Forteresse impénétrable

« Entre le grand débat et les « gilets jaunes », le blues des hauts fonctionnaires de Bercy » titrait Le Monde le 17 janvier 2019. Et de rapporter les propos d’un haut fonctionnaire : « à votre avis, qu’est-ce qu’on a loupé ? »

La cocasserie est dans l’interrogation même. On a loupé parce qu’on était à côté de la plaque. Telle pourrait être in petto la réponse. Mais peut-on répondre de cette manière dans les sphères de haute certitude ? Le ver dans le fruit ne vient-il pas de la composition même de ces hauts lieux et des écoles qui les formatent ? ENA, polytechnique… Coupés des réalités, ayant échappé au brassage que favoriserait l’Université, nageant comme des poissons dans un milieu hautement protégé, opaque jusque dans les rémunérations, occupés à leurs plans de carrières, bénéficiaires de pantoufles à haute valeur ajoutée, ils sont les hauts forgerons de l’incompréhension. Les tracas du quotidien du SMICARD, du sans-emploi, du salarié qui voit son pouvoir d’achat se réduire comme peau de chagrin, du retraité ayant trimé toute sa vie professionnelle, leur échappent complètement.

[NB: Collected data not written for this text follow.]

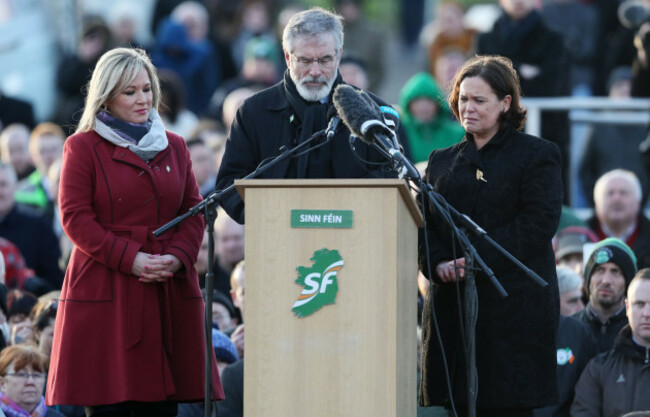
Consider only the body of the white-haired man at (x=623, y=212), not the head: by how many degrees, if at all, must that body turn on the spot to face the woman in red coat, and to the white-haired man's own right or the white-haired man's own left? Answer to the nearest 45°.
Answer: approximately 45° to the white-haired man's own right

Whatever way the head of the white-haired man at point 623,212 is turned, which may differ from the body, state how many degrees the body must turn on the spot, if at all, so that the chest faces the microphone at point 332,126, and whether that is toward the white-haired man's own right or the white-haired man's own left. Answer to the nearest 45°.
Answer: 0° — they already face it

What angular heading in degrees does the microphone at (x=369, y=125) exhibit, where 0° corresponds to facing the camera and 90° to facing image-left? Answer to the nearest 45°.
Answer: approximately 135°

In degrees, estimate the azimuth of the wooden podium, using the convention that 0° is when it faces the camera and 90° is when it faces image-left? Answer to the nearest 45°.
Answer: approximately 0°

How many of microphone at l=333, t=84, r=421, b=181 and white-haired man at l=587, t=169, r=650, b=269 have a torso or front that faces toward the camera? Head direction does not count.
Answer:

Comment être surpris du blocage actuel entre des politiques asservis à la doxa de la finance, des hauts fonctionnaires maîtres d’une forteresse impénétrable et le peuple qui porte les stigmates d’une orientation néfaste ? Ne s’égrènent alors que les images des affrontements actuels révélateurs de l’impasse d’un pays qui avait, il n’y a pas encore si longtemps, son propre modèle, certes perfectible, mais avec des gardes-fous pour la cohésion de la société.

Emmanuel Macron, lui-même sorti  de l’ENA – promotion Sédar-Senghor – peut-il avoir une volonté présidentielle digne de la charge qui lui incombe ? La réponse est urgente. L’addition des blessures est insupportable.